На что Алазайса ответила:
— Святая простота! Да пойми ты, всю муку принимает на себя Господь (I, 462—463).
Отметим, что роль ищущего вшей всегда исполняется женщиной, причем не обязательно служанкой с низким статусом (Беатриса де Планиссоль, персона благородная, отнюдь не стесняется заниматься этим на голове душки-пастыря.)
Искание вшей укрепляет или намечает семейные узы и нежные связи, оно предполагает отношения родства и даже близости, хотя бы и незаконной. Любовница ищет у любовника, равно как и у его матери. Будущая теща ищет у нареченного зятя. Дочь избавляет от вшей мать.

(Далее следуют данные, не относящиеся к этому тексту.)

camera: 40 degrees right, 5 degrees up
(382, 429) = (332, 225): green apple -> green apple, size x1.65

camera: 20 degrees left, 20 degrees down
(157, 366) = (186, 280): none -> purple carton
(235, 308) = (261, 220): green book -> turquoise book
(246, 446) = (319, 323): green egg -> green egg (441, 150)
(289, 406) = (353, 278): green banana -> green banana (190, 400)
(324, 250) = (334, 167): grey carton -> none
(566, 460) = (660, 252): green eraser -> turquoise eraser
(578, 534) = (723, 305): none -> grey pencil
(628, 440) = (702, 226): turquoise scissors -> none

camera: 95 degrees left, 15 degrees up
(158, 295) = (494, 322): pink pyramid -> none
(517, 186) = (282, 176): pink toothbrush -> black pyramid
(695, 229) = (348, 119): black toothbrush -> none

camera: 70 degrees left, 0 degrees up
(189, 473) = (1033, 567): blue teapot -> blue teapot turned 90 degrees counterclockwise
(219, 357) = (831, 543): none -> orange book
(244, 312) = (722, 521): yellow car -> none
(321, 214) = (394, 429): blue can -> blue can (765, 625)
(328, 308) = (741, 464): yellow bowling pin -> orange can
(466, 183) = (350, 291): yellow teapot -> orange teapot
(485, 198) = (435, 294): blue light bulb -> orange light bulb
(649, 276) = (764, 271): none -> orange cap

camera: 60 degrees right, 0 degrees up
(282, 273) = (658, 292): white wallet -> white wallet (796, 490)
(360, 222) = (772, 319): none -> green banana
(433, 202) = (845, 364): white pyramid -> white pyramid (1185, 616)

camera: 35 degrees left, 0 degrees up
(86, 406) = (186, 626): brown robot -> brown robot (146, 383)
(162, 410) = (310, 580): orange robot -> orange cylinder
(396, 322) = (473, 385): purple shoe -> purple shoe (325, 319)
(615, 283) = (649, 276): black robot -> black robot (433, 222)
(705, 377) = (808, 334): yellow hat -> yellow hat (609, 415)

Сегодня трудно вообразить, сколь эмоциональную роль играла в человеческих отношениях эта утраченная нами, паразитическая фауна[227]{148}. Отметим одно: искание было всеобщим, абсолютно неизбежным и женским занятием[228]{149}. Зато омовения были сверх всякой меры торопливы, если вообще были. Водные потоки преодолевались в трепете, что вброд, что на лодке или плоту. Тонули часто. Обыкновение поплавать, искупаться отсутствовало. Случалось пошататься подле бань в Акс-ле-Терме, но только ради того, чтобы сбыть баранов или отдать должное проституткам{150}. Да и термы тамошние, к тому же примитивные, были зарезервированы прежде всего для прокаженных и шелудивых.